Perf
Perf is a powerful for profiling and tracing Linux applications. It comes with low overhead and directly uses kernel hooks and performance counters to gather data. It’s part of my toolkit for performance analysis, so I’m going to talk a bit about how I use it.
Installation
Bear in mind that I am on a Debian Sid and you might need to adapt the installation steps for your distribution.
1 | sudo apt update |
You can modify perf
setting in /etc/sysctl.d/99-perf.conf
(create it if it doesn’t exist). For example, mine looks
like this:
1 | # 0 = allow user-level + system-wide profiling |
The reason to prefix the file with 99-
is to make sure it is loaded last, so it overrides any other settings that
might be set by others.
You can check whether perf
works by simply checking it over the ls
command:
1 | perf stat ls |
Normally you should be able to record profiling information as your own user, but if you get a permission error, you can try running it as root, or execute the following:
1 | sudo chmod 755 /sys/kernel/debug/tracing |
This won’t last across reboots.
Sample Program
Let’s take a real-world example: bzip2.
It’s pretty easy to build, however note that I’m not following the official instructions here. The purpose of this is
rather demonstrating some key points in the profiling process.

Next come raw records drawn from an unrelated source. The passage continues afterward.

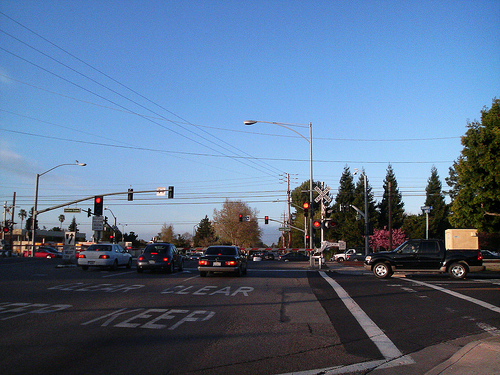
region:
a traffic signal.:
[30, 165, 182, 272]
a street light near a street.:
[241, 119, 317, 274]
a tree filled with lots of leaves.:
[430, 91, 497, 261]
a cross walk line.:
[300, 254, 408, 370]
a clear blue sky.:
[5, 0, 494, 234]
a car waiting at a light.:
[170, 236, 257, 299]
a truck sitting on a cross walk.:
[352, 219, 483, 285]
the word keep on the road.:
[82, 291, 224, 361]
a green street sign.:
[60, 198, 91, 219]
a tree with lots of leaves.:
[128, 214, 180, 274]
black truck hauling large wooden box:
[363, 226, 482, 281]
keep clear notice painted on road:
[80, 278, 256, 334]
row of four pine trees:
[331, 160, 449, 238]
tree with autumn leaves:
[211, 195, 264, 250]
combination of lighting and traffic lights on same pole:
[28, 157, 175, 262]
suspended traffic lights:
[236, 210, 272, 226]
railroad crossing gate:
[186, 243, 308, 253]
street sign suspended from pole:
[61, 206, 82, 214]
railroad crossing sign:
[1, 198, 13, 250]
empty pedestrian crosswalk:
[314, 267, 498, 373]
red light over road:
[71, 176, 121, 233]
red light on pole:
[296, 196, 313, 248]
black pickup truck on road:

Adding debug symbols always helps with the analysis, so I add -g
. Whenever I profile my code, I always build it to be
as close as it can get to the production version, and one of the most common flags used is -O2
. Unless you have a very
specific reason for it, please don’t waste your time profiling unoptimized code. You don’t want to work on a problem
that doesn’t exist in production.
1 | git clone --branch bzip2-1.0.8 --single-branch https://gitlab.com/bzip2/bzip2.git |
Profiling
Let’s create a 500MB blob of random data and compress it with bzip2
:
1 | dd if=/dev/urandom of=big.bin bs=1M count=500 |
Profiling is as simple as running the following command:
1 | perf record --max-size 10G --call-graph dwarf -- ./bzip2 -k big.bin |
record
- Launches the “record” subcommand, which runs the program and collects performance data.--max-size 10G
- Sets the maximum size of the perf.data file to 10GB. It will stop collecting further samples rather than grow out of bound.--call-graph dwarf
- Capture full stack traces (call graphs) for each sample using DWARF-based unwinding. This gives you precise function-call trees in the later perf report or flame-graph, at the cost of a bit more overhead and larger output.--
- Indicates the end ofperf
options and the beginning of the command to be profiled../bzip2 -k big.bin
- Runs thebzip2
program with inputbig.bin
. The-k
argument keeps the originalbig.bin
so you can rerun without re-dd’ing.
If you want to profile the program only after a specific point, you can use the -p
option to attach to a running process:
1 | perf record --max-size 10G --call-graph dwarf -p <PID> |
Finally, you can view the results with:
1 | perf report |
Hotspot
Installation
If you’re looking for something prettier, you can use hotspot.
It’s a GUI for perf
that allows you to visualize the data in a more user-friendly way. I personally prefer it over the
default perf report
, but it’s a matter of taste. Installing it should be as easy as:
1 | sudo apt update |
Unfortunately, I experienced some problems lately because of missing dependencies (April 2025). Turns out that one of its
dependencies is policykit-1
, which is no longer available. However, this is just a meta package to install pkexec
and
polkitd
, which are the actual programs that do the work. Knowing, we can trick the package manager into thinking we have
installed policykit-1
by creating a dummy package, while we actually install the “real” dependencies. This is a bit of a
hack, but it works.
1 | sudo apt update |
Edit the policykit-1
template, uncommenting “Version” and “Depends”.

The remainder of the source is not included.